The game Greece and Turkey recently played with refugees as their pawns was pitiful, but has to be seen against the backdrop that Europe is not willing to do its bit and give shelter to at least some of these people. This is not just a European phenomenon, as the US president even wants to build a wall to keep “aliens” out.
The coronavirus disease has only made the situation worse, with many borders now closed. The World Health Organization’s hygiene and social distancing guidelines were well thought out, but how can refugees follow them under the cramped conditions they live in, often with inadequate access to water, let alone soap?
Nongovernmental organizations and the UN work hard to alleviate the situation of refugees stranded in camps. But there is only so much they can do unless governments in rich countries around the world support them and take in at least some of the people fleeing conflict, hunger and economic deprivation.
While many politicians lament the refugee situation, few actually do anything.

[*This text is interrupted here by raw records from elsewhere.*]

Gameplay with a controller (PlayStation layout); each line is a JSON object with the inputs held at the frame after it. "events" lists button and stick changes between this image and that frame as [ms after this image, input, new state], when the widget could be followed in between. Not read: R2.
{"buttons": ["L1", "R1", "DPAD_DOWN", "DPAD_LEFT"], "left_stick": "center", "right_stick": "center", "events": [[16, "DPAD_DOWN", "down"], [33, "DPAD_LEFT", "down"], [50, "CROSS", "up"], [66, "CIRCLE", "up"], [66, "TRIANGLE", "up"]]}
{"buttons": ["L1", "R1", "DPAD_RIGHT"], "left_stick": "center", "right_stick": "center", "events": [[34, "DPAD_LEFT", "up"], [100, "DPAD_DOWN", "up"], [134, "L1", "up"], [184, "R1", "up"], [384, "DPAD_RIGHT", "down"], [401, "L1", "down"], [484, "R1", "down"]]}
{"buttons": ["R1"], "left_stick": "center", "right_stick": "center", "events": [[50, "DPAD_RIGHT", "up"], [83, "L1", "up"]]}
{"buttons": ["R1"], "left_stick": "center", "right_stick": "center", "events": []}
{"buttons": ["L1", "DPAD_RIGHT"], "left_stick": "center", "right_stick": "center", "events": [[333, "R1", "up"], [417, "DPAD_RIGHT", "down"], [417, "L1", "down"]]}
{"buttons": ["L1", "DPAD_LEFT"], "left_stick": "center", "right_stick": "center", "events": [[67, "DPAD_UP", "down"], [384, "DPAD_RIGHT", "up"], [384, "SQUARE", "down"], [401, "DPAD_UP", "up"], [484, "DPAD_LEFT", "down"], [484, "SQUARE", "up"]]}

There is a ray of hope at the local level. For example, the eight largest cities in Switzerland have united in an attempt to take in refugees from Greek camps with a view to emptying them. This was, of course, met with outrage from the more right-wing parties. Now the initiative has been kicked “upstairs” because the federal government has the mandate on migration.
Every year, world leaders speak of their outrage about the plight of refugees on World Refugee Day (June 20). However, very few deeds actually follow on from those nice words. We have to ask ourselves who we are as a people if we are not willing to look after the weakest, who have been left no option but to leave their homes and countries? The situation is especially precarious because 40 percent of them are children. Don’t we have a duty to ensure the world’s young people have a future and to provide them with food, shelter and education?